I didn’t report to selective service until my dad made me at almost 20. At that time, every young man had to register on their 18th birthday. My draft number was number one that year. Many publicly burned their draft cards and refused to register. Some went to jail and others whose family could afford to help them went to Canada, and remained until allowed to return many years later. My family didn’t understand our stance, and my dad was furious at us because so many in his generation — which some call the greatest — had stepped forward to serve, unlike many in my mine who for a lot of reasons were forced to enlist.

On Veterans Day, I visited the lynching memorial part of the National Memorial for Peace and Justice in Montgomery, Alabama — the home of many violent incidents during the Civil Rights movement. It was just minutes walking from the state capitol building. Other than the Slave Castles on Ghana’s Cape Coast, I’ve never been so moved and connected to the sorrow associated with the historical injustices rained on us African Americans. Maybe this is why they don’t want a comprehensive history of racial inequality taught in schools. (“Critical Race Theory” is a specific theory taught in law schools that has been inaccurately used as a buzzword to rile people up about K-12 curricula.)

After walking around the memorial blocks in silence, reading the more than 4,400 names, dates, states, and counties of the lynchings, many of them public — where less than 1% of the perpetrators were charged and convicted — I was reminded of what Muhammad Ali. When asked why he refused to fight for this country in the Vietnam War and uphold white supremacy, he said: “I ain’t got no quarrel with those Vietcong.” And then, he talked about how blacks were treated right here in America.

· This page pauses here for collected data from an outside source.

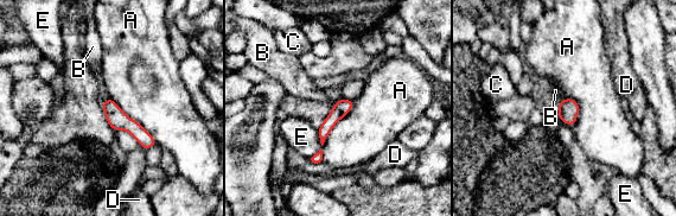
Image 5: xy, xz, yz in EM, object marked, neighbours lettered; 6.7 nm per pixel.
{"width_nm": 100, "longest_contact_nm": ["A", 460], "act": "keep", "each": {"A": "other", "B": "other", "C": "other", "D": "other", "E": "other"}, "found": "one neuron here"}

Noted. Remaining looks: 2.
{"why": "thick turns thin", "act": "check", "view": "em", "slice": "xz", "step": 8, "show": "letters", "pic": 1, "at": [205, 233]}

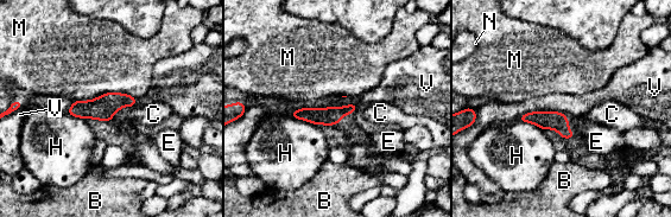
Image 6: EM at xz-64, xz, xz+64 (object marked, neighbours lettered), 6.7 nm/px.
{"act": "keep", "each": {"B": "other", "C": "other", "E": "other", "H": "other", "M": "other", "N": "other", "V": "other"}, "found": "continuous, no second neuron"}

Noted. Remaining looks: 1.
{"act": "done", "edits": [], "rest": "unchecked"}

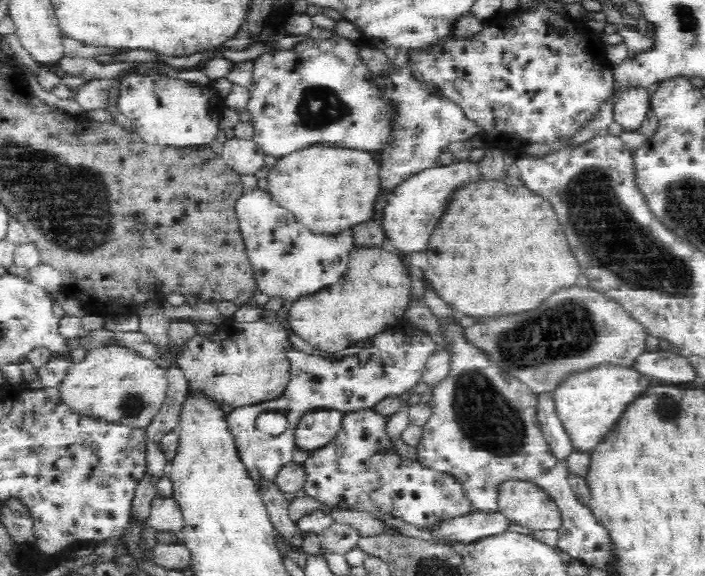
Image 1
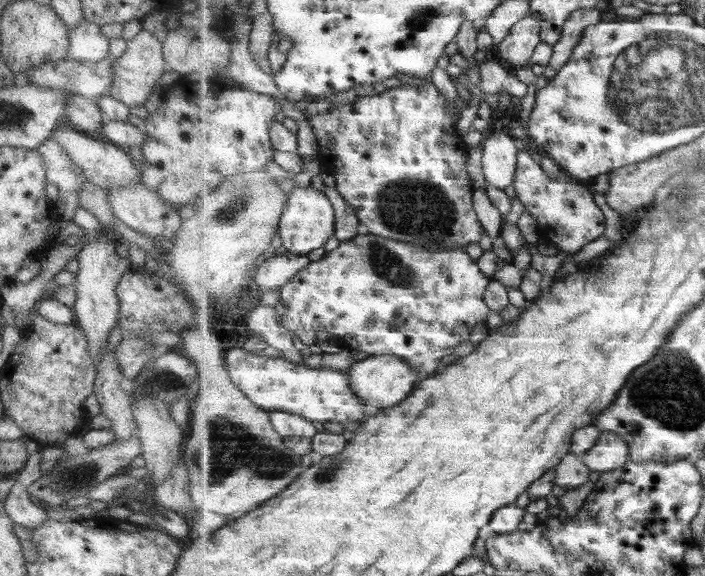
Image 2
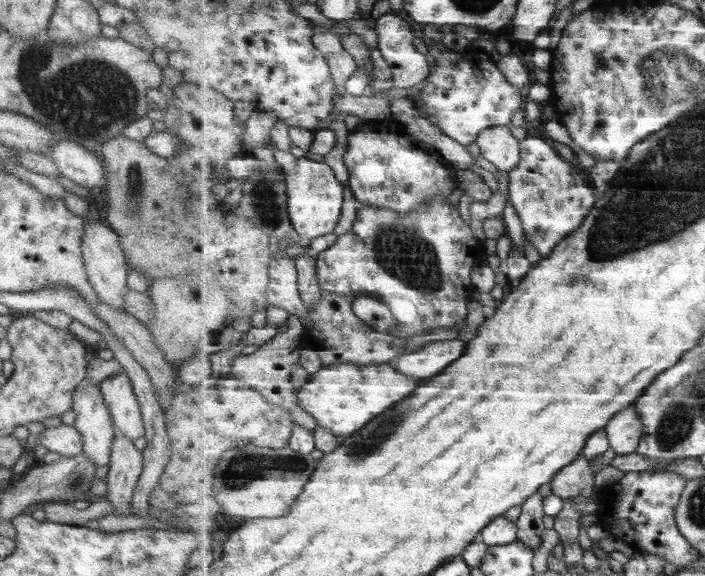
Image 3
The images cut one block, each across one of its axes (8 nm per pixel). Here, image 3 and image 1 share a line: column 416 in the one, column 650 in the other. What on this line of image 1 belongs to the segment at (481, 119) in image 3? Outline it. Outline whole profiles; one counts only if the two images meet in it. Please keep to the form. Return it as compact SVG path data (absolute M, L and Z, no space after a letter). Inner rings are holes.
M630 88L618 92L614 102L613 119L623 131L639 131L642 122L646 120L646 111L652 107L650 97L648 90L644 88Z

My grandfather’s grave marker.

For his act of defiance, Ali — who later became one of the world’s most beloved and honored figures, and along with Dr. King the most hated man in the USA at that time — was stripped of his heavyweight title, banned from boxing for years during his prime, fined $10,000 and sentenced to five years in prison for draft evasion, losing his right to participate in his chosen profession. But he appealed his case, which kept him out of prison, and the U.S. Supreme Court overturned his conviction four years later. 

Civil rights leader Stokely Carmichael, who many felt spoke for them, said, “Why should black folks fight a war against yellow folks so that white folks can keep the land they stole from red folks? We’re not going to Vietnam. Ain’t no Vietcong ever called me n*****.”

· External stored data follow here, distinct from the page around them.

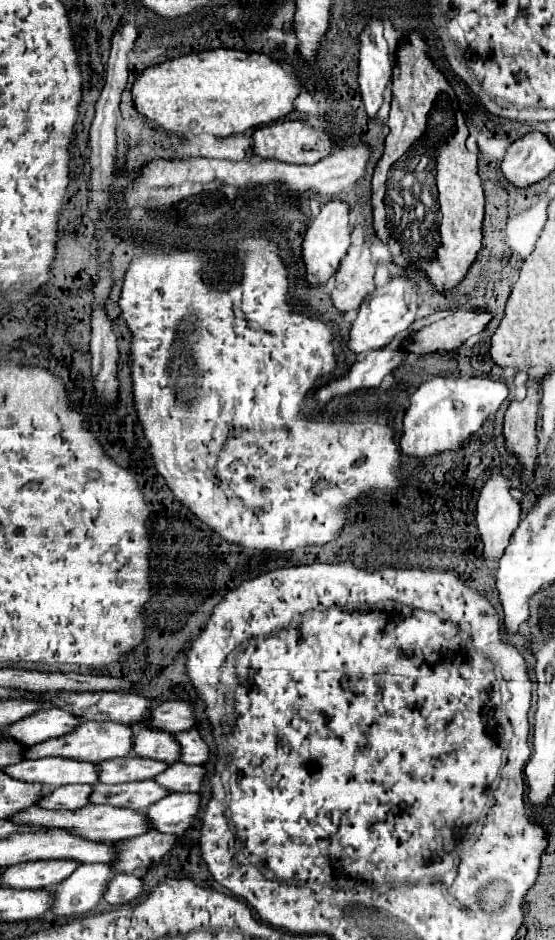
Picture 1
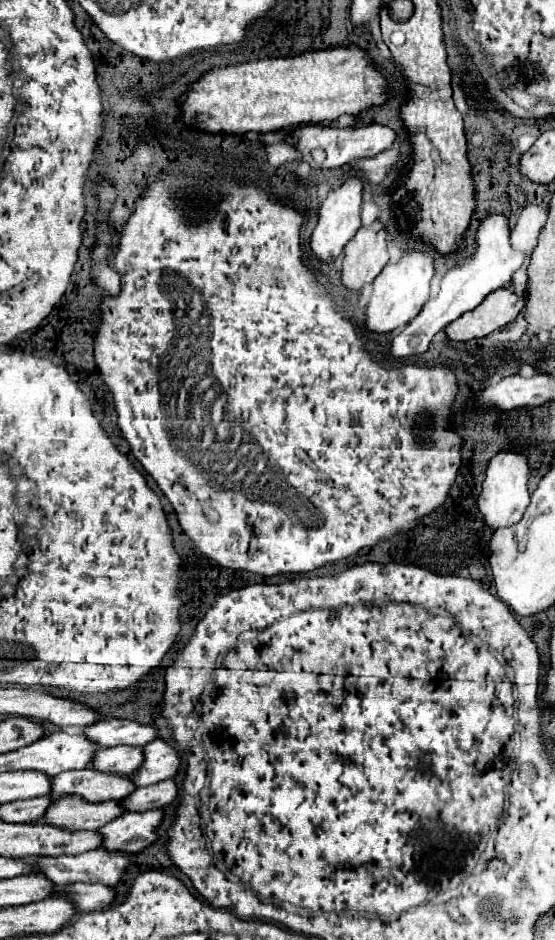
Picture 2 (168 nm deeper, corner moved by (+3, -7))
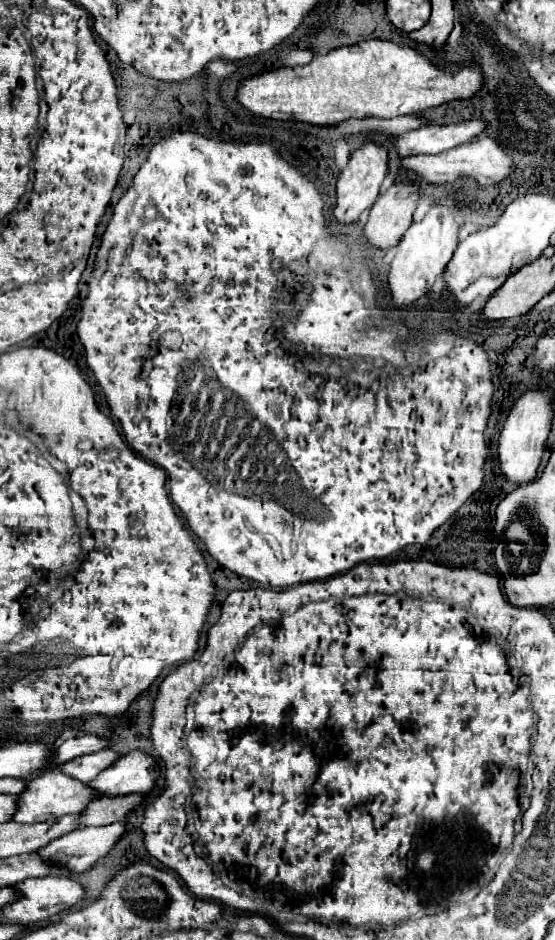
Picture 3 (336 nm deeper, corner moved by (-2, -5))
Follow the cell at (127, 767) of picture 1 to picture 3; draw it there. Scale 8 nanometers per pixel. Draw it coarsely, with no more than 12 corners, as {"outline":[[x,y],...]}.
{"outline":[[58,769],[26,783],[12,821],[76,815],[92,789]]}

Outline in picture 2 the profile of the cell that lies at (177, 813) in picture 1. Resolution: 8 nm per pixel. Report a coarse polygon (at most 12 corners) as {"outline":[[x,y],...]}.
{"outline":[[161,809],[127,811],[99,829],[109,851],[157,841]]}

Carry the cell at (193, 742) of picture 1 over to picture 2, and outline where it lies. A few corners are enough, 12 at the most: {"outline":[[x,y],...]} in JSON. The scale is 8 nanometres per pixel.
{"outline":[[167,741],[147,747],[143,767],[131,775],[137,787],[177,775],[181,757]]}

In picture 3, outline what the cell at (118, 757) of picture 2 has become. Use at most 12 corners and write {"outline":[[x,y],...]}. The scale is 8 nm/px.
{"outline":[[112,749],[76,757],[60,771],[76,781],[90,783],[112,765]]}

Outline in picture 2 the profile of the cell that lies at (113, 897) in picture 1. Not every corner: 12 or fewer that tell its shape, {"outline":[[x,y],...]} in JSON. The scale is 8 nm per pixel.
{"outline":[[73,883],[55,887],[79,909],[107,909],[115,889],[107,885]]}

So someone please tell me again why we African Americans on this day are so damn proud to have served this system that never valued us? Because looking at things today, I still have trouble seeing all the things some people say are worth fighting for. 

Jazz stylist Billie Holiday was harassed by federal authorities and jailed over and over for just singing a song about these lynchings happening across the south. And it seems they continue today only in a different form. Strange Fruit indeed. 

Wendell Williams is an artist and a vendor with Street Sense Media.